→ **Task to carry out**
Copy out the lines from the one containing "What are all" through the last line of the items, inclusive, with no changes.

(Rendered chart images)
=== Begin Enclosure ===

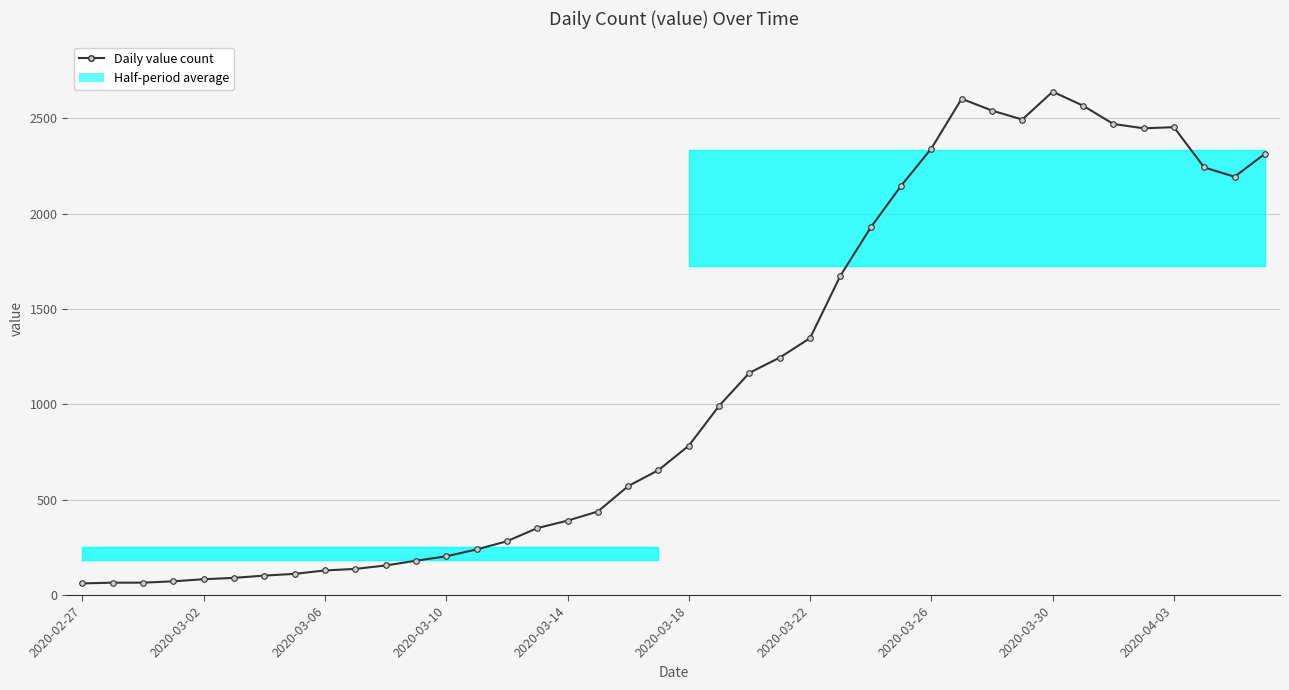

Is this an area chart (filled region under the line)?

No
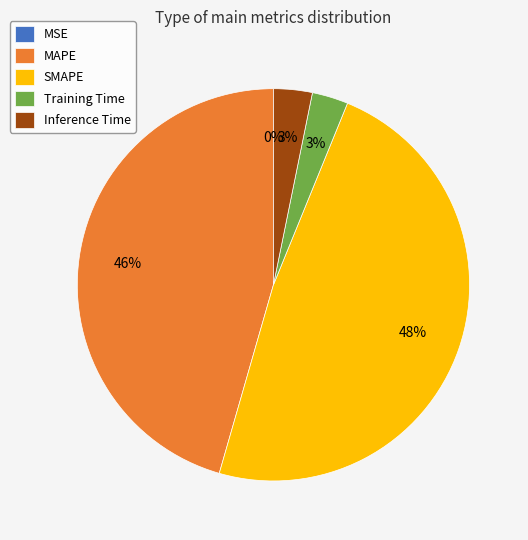

To the nearest percent, what is the difference between the largest and smallest slice percentages?

48%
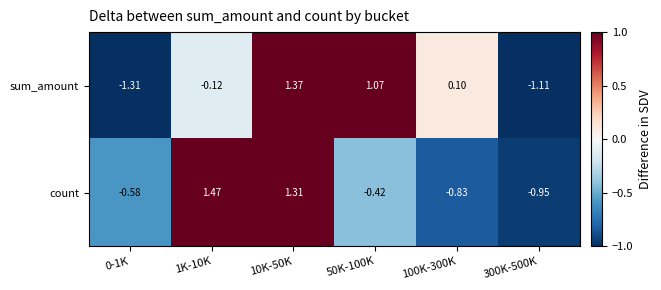

How many positive values does the sum_amount series have?

3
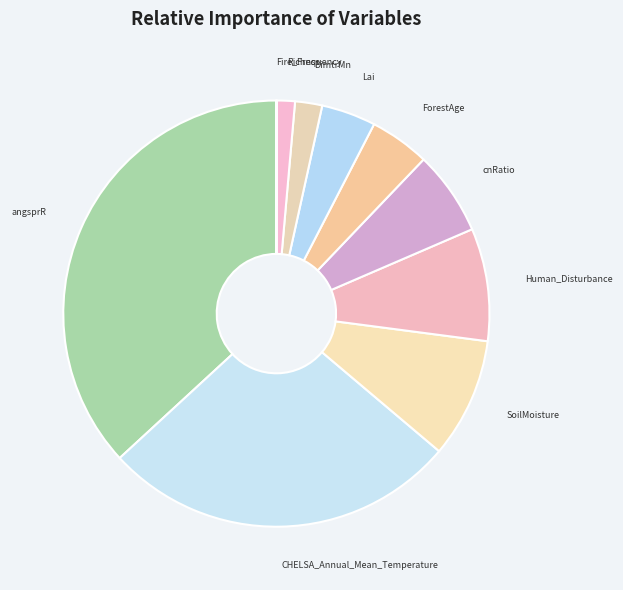

Do DimtrMn and ForestAge together represent more than half of the pie?

No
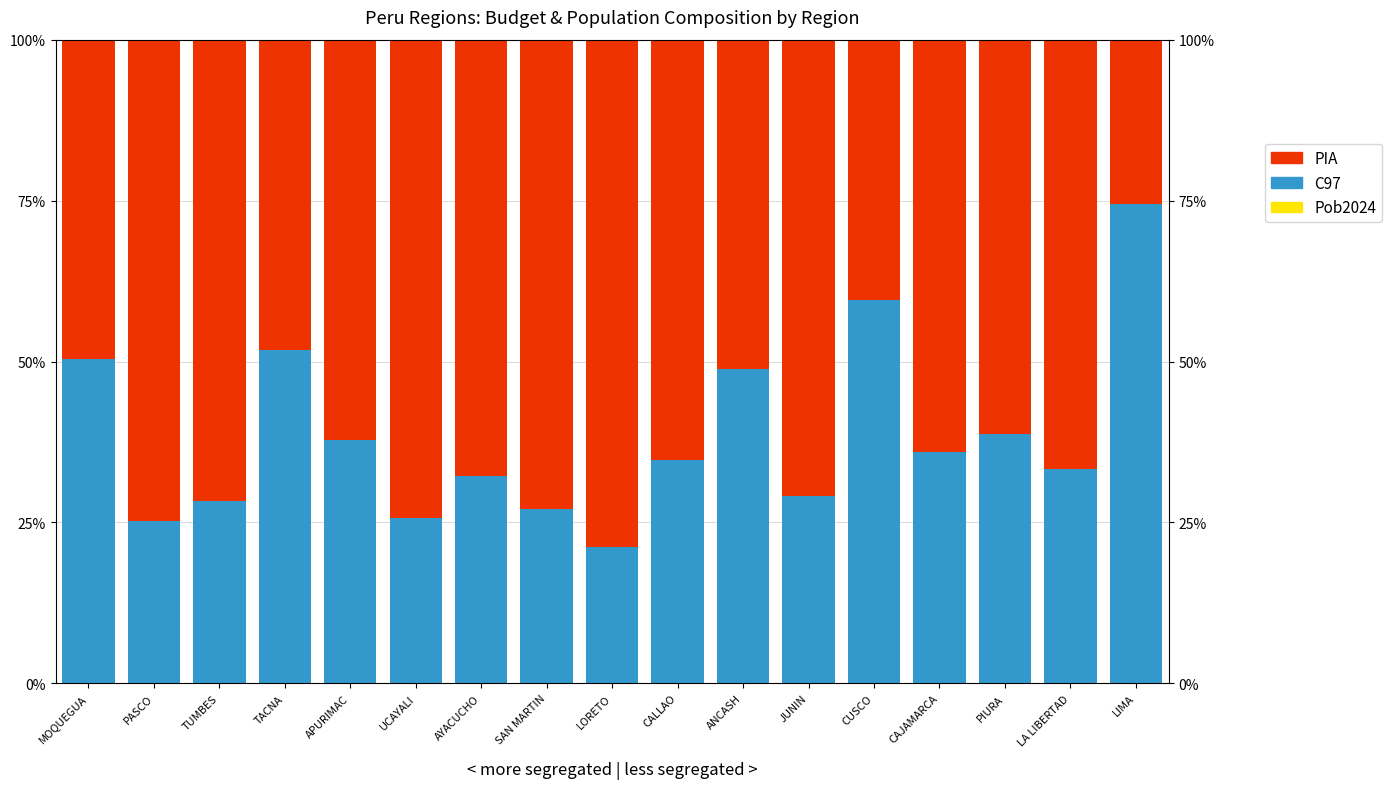

What are all the series names shown in the legend?

Pob2024, C97, PIA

=== End Enclosure ===

→ **Solution for this problem**
What are all the series names shown in the legend?

Pob2024, C97, PIA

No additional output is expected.